Turkey blames Egypt for halting normalization process over Libya energy deal
The reason for the slow pace of reconciliation talks with Egypt is not Turkey, Turkish Foreign Minister Mevlut Cavusoglu said, blaming the North African country for halting the process over Libya energy deal.
“We are sincere in normalizing relations, but it takes two to tango,” he told reporters in capital Ankara on Wednesday, Karar newspaper reported.
Egyptian Foreign Minister Sameh Shukry on Saturday said Cairo halted dialogue with Ankara because Turkey did not change its policies over Libya.

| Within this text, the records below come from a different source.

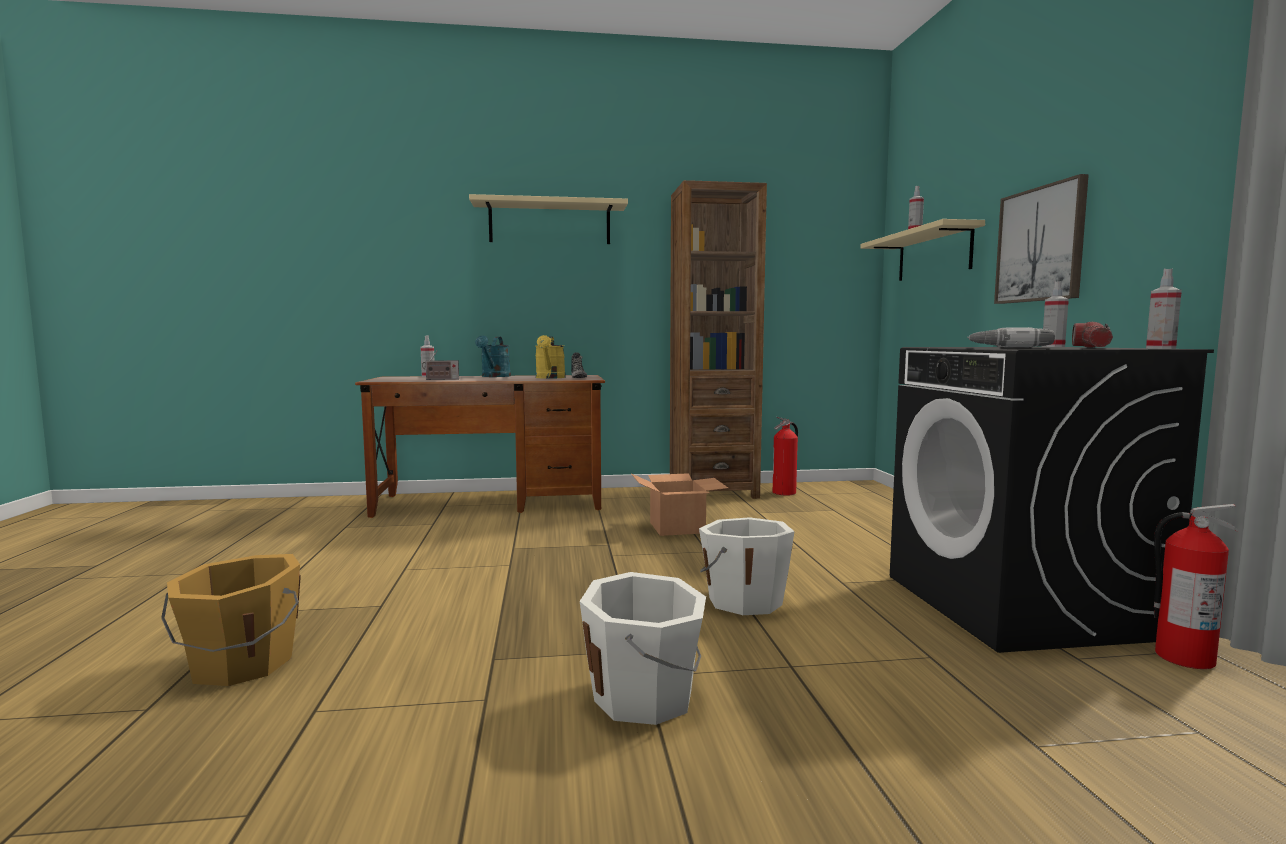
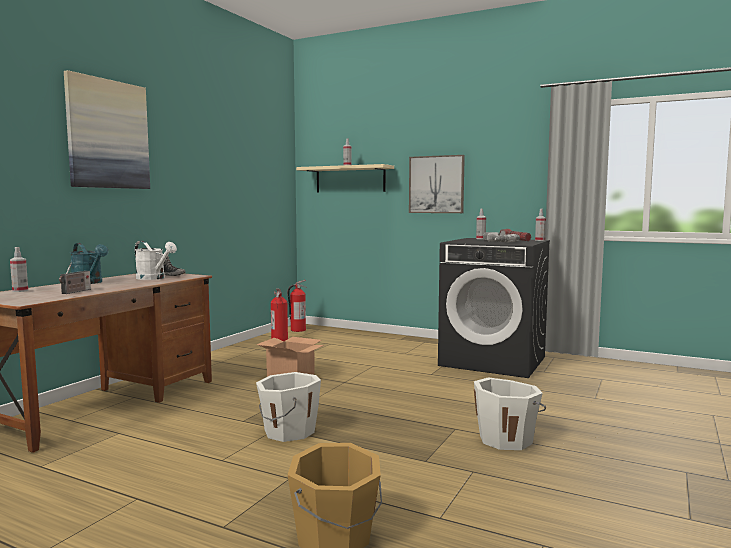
camera: 55 degrees left, 0 degrees up
beige shelf [469,194,628,244] -> picture [64,70,150,189]
yellow watering can [535,335,566,379] -> white watering can [135,241,177,280]
brown bookcase [670,180,767,499] -> none
white bucket [699,517,794,615] -> white bucket moved to [256,372,321,442]
fire extinguisher [1154,504,1239,669] -> fire extinguisher moved to [288,280,307,332]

The talks that began last year have “stopped after two rounds, because there was no change in Turkey’s practices in Libya,” Shukry said in an interview with Al-Arabiya, The Libya Update news website said.
Last month, Turkey and Libya’s Tripoli government led by Abdul Hamid Dbeibah signed a series of preliminary economic agreements that included potential energy exploration in the Eastern Mediterranean, a move that immediately slammed by Egypt and Greece whom are also collaborating on gas exploration in the region. The agreement followed a 2019 maritime demarcation accord that Turkey and Tripoli-based GNA government (Government of National Accord) signed to establish an exclusive economic zone (EEZ), creating a sea corridor between the two countries which cuts through a zone claimed by Athens and Cairo.

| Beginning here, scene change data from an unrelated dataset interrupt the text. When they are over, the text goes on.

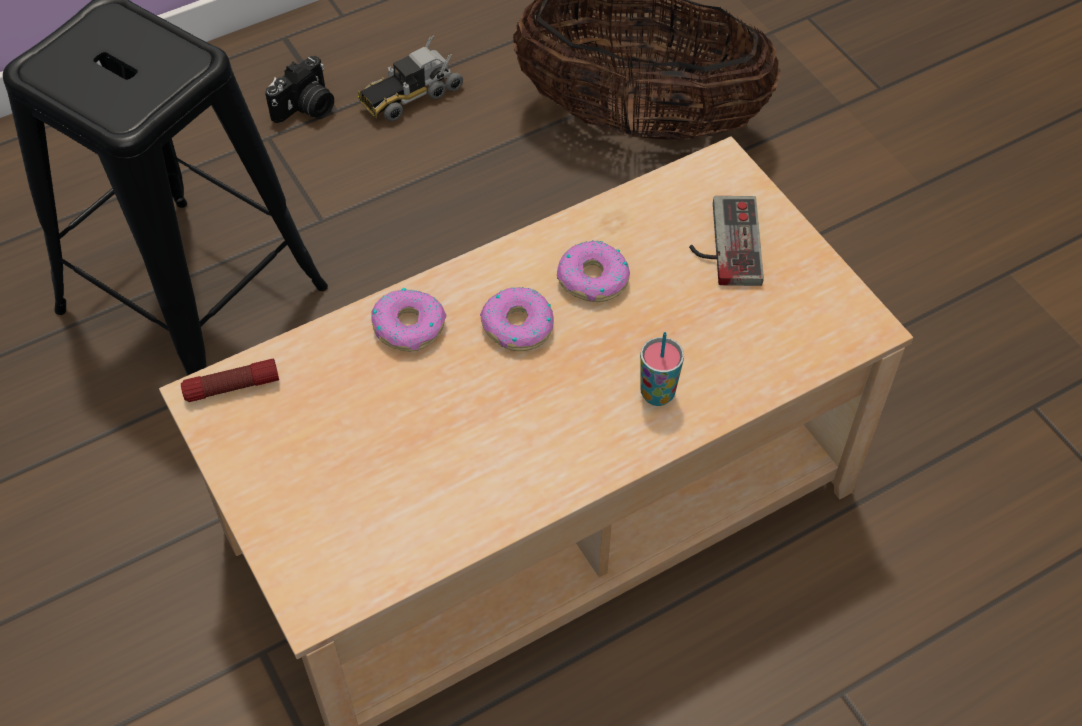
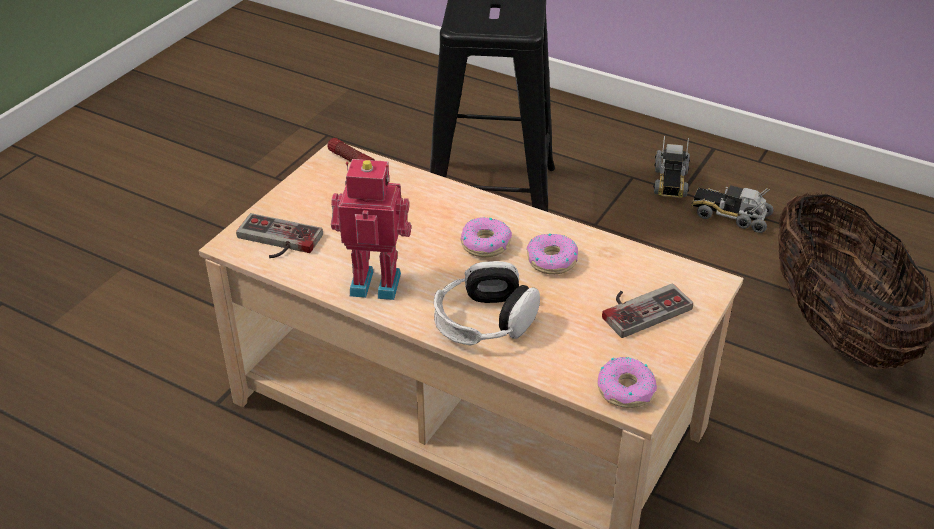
camera: 60 degrees right, 15 degrees down
camera [265,56,334,123] -> toy truck [653,136,690,198]
donut [371,288,446,352] -> donut moved to [598,357,657,408]
cup [640,332,684,406] -> headphones [434,261,540,345]
none -> game controller [236,213,323,258]
none -> toy robot [331,159,411,300]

The hydrocarbon deal signed by Turkey and Libya was also in Egypt’s interest, Cavusoglu said.
“Without Turkey, Libya would be like Syria today. There would be no city called Tripoli. Our existence is actually the guarantee of peace and stability,” he said.
Libya which is embroiled in a chaos following a 2011 uprising that ended the 42-year rule of Muammar Gaddafi, is one of the main disputed issues between Turkey and Egypt. Since the NATO-backed outbreak, Libya has run by two rival administrations, one based in the capital Tripoli and the other in Tobruk.
Turkey supports the government in Tripoli, while Egypt backs the eastern forces led by General Khalifa Haftar.
The relations between Ankara and Cairo were deeply fractured after Egyptian President Abdel Fattah el-Sisi came to power in a 2013 military coup and started a crackdown on the Muslim Brotherhood, a group that Turkish President Recep Tayyip Erdogan has forged closed ties. Turkey frequently denounced Sisi as a dictator and became a safe haven for the exiled Brotherhood members who were designated as “terrorists” by the Cairo administration. Both countries that withdrew their respective ambassadors in 2013, last year resumed diplomatic contacts, holding two rounds of exploratory talks.